Task instructions —
Each line from the one with "[470,360,479,368] x -> [92,878,143,894] cropX" through the last line of the records must be output exactly, both ends included.

[Records from a collection]
- - -
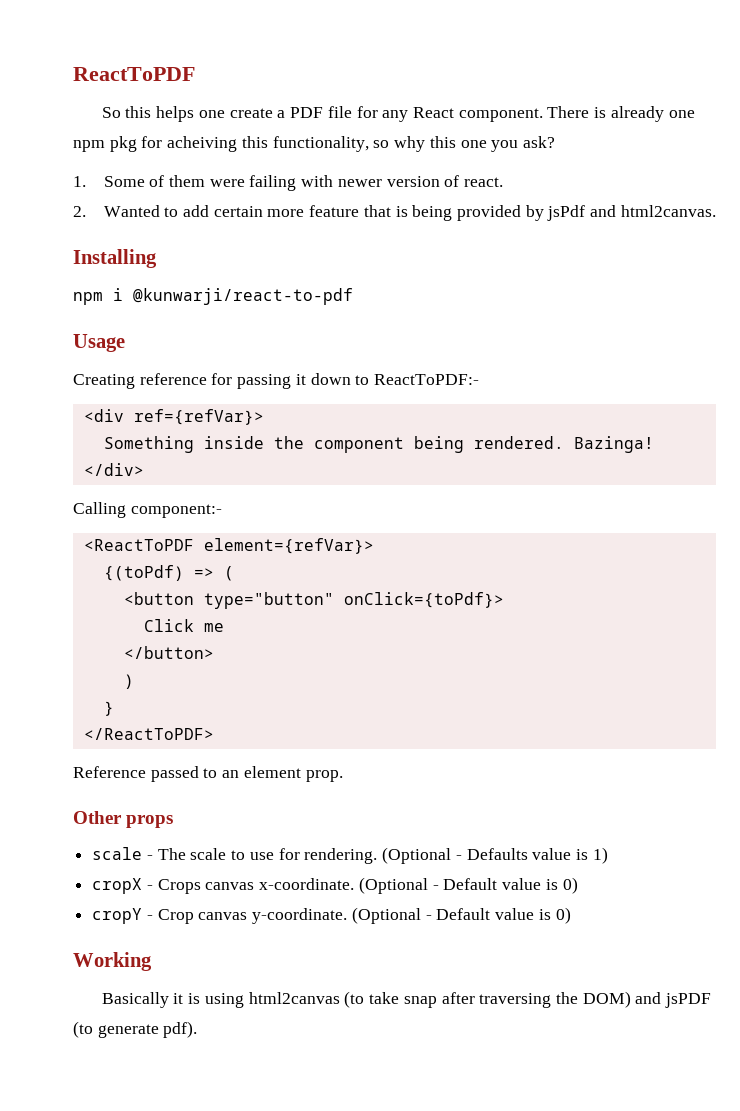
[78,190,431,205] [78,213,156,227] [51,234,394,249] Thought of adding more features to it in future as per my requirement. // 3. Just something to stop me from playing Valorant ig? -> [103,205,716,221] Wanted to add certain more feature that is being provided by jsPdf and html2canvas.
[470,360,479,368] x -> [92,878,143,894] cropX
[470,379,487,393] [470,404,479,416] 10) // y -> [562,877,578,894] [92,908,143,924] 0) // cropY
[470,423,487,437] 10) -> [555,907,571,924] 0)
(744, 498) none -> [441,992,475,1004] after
- - -
Written answer —
[470,360,479,368] x -> [92,878,143,894] cropX
[470,379,487,393] [470,404,479,416] 10) // y -> [562,877,578,894] [92,908,143,924] 0) // cropY
[470,423,487,437] 10) -> [555,907,571,924] 0)
(744, 498) none -> [441,992,475,1004] after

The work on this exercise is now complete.